I come from C background, while learning C++ I came across the <string> header file. In C strings would be an array of characters terminated by '\0'.

However, in std::string I found that this is not the case, and on inserting/replacing a null character at any valid index does not trim the string as I would have expected.

string s;

getline(cin, s);

// remove all punctuation 
for(string::size_type i = 0, n = s.size(); i < n; i++)
{
     if(ispunct(s[i]))
         s[i] = '\0';
}

input: Hello, World!!!!

output: Hello World

expected output: Hello

On observing the above behaviour I assumed that strings in C++ are not null terminated. Then I found this question on SO Use of null character in strings (C++) This got me confused.

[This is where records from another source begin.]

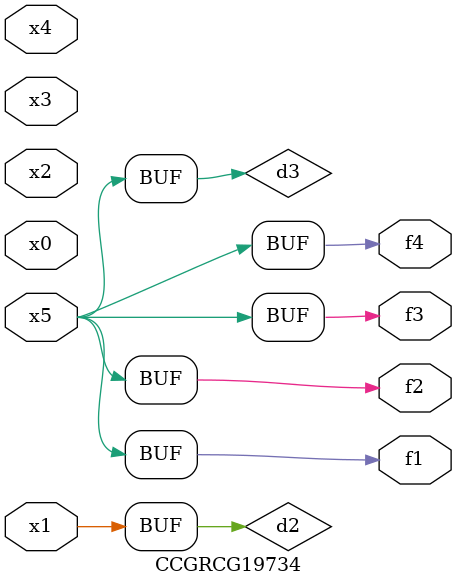
<source format=v>
module CCGRCG19734(
	input x0, x1, x2, x3, x4, x5,
	output f1, f2, f3, f4
);

	wire d1, d2, d3;

	not (d1, x5);
	or (d2, x1);
	xnor (d3, d1);
	assign f1 = d3;
	assign f2 = d3;
	assign f3 = d3;
	assign f4 = d3;
endmodule

</source>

string s = "Hello\0, World";

cout << s << endl;

output: Hello

expected output: Hello, World

It would be helpful if anyone could explain the reason behind this behaviour.

like image 448
CaptainDaVinci Avatar asked Dec 23 '22 20:12

CaptainDaVinci


1 Answers

std::string supports embedded NUL characters*. The fact that your example code doesn't produce the expected result is, because you are constructing a std::string from a pointer to a zero-terminated string. There is no length information, and the c'tor stops at the first NUL character. s contains Hello, hence the output.

If you want to construct a std::string with an embedded NUL character, you have to use a c'tor that takes an explicit length argument:

std::string s("Hello\0, World", 13);
std::cout << s << std::endl;

produces this output:

Hello, World


* std::string maintains an explicit length member, so it doesn't need to reserve a character to act as the end-of-string sentinel.